→ Описание задания
Повторите, пожалуйста, без изменений часть текста о росписях паперти церкви Воскресения на Дебре: начните с места, где встречаются слова «Композиции, расположенные слева», и закончите словами «от центральных медальонов.».
------ Отрывок для чтения ------
Одним из главных достоинств стенописей на папертях ц. Воскресения на Дебре является их «архитектурность» [176], то есть неразрывная связь с плоскостью стены. Подобно древнерусским мастерам XI—XVI вв., авторы росписи «не мыслят себе фреску оторванной от стены либо искусственно на нее наложенной. Для них стена и фреска столь неразрывно друг с другом связаны, что они всегда живут единой жизнью» [177]. В этом отношении показательно стремление мастеров занять простенок стены одной, максимум — двумя композициями, сообразовать их построение с архитектурными членениями паперти, подчеркнуть несущие части, зрительно облегчить несомые [178], выделить композиционный и смысловой центр ансамбля.

Особенно удачно, органично связаны с архитектурными формами храма стенописи западной галереи церкви.

Значение западного входа в церковь подчеркнуто не только тем, что он украшен перспективным порталом с богато профилированными базами и импостами с резными белокаменными дыньками-бусинами, но и живописными средствами. Затканный сочным растительным орнаментом, портал сразу же привлекает внимание входящего: его обрамляют изображения ангелов и пелены с орнаментальными кругами, вертикалям полуколонок вторят фигуры ветхозаветных царей и пророков, написанных над порталом. Наконец, над килевидным завершением портала в округлых мандорлах дважды изображен Иисус Христос. Вместе с медальонами в люнетах сводов эти изображения образуют пирамидальную композицию с четко выявленными осью симметрии и идейным центром — фигурой нисходящего в ад и возносящегося Христа [179].

Композиции, расположенные слева и справа от портала, не имеют строго выраженного центра, движение в них как бы растекается» по плоскости стены, захватывая угловые пилястры. Чисто декоративный характер последних подчеркнут тем, что они неожиданно обрываются на уровне пят сводов галереи.

Изображения в люнетах повторяют их округлые завершения; фигуры и группы равномерно распределяются по сторонам от центральных медальонов.
------ Выдержки из перечня ------
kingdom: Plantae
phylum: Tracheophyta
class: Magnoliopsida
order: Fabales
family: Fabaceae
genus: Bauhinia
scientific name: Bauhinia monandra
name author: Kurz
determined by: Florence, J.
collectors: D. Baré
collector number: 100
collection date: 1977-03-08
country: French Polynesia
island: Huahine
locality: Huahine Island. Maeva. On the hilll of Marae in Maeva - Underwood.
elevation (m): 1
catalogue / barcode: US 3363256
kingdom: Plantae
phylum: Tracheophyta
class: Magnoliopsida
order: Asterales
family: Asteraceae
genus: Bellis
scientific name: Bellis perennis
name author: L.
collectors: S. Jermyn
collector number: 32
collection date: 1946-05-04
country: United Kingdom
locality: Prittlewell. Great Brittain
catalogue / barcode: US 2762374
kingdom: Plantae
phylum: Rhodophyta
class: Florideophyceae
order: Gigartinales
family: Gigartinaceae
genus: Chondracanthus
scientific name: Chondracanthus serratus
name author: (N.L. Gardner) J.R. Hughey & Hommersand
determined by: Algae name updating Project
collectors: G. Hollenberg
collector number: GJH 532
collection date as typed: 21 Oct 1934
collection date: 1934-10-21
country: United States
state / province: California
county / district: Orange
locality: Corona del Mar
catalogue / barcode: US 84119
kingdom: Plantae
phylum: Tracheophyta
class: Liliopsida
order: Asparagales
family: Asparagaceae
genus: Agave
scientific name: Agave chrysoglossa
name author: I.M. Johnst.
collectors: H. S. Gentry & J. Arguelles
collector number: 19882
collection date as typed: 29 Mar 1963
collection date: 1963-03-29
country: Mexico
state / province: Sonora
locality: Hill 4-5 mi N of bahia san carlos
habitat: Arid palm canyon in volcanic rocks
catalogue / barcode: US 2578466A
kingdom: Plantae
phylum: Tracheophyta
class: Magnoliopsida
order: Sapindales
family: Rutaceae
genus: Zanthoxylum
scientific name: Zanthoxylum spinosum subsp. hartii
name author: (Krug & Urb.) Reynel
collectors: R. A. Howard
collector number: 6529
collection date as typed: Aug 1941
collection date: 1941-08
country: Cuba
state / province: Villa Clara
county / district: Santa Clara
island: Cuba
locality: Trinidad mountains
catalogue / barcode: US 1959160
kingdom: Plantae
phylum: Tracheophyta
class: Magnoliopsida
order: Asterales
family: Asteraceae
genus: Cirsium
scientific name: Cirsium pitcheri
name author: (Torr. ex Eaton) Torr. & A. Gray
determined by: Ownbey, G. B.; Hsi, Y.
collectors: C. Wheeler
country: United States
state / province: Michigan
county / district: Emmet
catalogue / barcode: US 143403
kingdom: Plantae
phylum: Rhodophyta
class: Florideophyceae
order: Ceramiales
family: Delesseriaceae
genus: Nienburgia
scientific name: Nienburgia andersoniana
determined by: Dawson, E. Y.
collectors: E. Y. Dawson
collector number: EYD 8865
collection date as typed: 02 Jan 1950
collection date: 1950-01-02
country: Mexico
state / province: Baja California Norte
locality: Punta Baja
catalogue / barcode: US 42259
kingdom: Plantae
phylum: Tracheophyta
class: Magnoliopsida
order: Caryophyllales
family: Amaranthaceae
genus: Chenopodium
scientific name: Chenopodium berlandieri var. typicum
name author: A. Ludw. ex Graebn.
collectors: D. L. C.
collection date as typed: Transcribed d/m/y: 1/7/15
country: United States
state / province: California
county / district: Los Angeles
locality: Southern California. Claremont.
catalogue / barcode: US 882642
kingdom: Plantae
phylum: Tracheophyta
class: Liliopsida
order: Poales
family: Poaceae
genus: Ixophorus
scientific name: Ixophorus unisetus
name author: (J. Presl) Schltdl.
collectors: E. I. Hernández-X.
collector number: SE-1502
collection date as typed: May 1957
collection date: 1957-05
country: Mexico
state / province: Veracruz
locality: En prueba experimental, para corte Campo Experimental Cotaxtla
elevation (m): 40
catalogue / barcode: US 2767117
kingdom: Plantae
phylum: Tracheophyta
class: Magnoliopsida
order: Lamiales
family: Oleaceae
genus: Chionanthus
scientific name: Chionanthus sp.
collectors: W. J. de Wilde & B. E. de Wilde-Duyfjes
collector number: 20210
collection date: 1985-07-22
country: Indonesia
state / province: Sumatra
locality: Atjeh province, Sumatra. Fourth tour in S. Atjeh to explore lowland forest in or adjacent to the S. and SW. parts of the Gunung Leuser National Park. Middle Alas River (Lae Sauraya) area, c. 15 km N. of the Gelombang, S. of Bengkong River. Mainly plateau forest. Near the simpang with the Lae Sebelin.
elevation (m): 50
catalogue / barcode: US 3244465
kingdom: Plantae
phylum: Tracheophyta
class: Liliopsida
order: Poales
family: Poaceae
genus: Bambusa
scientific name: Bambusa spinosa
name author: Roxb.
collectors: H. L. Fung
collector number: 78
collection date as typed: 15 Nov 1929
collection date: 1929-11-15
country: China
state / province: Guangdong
------
→ Ответ на задание
Композиции, расположенные слева и справа от портала, не имеют строго выраженного центра, движение в них как бы растекается» по плоскости стены, захватывая угловые пилястры. Чисто декоративный характер последних подчеркнут тем, что они неожиданно обрываются на уровне пят сводов галереи.

Изображения в люнетах повторяют их округлые завершения; фигуры и группы равномерно распределяются по сторонам от центральных медальонов.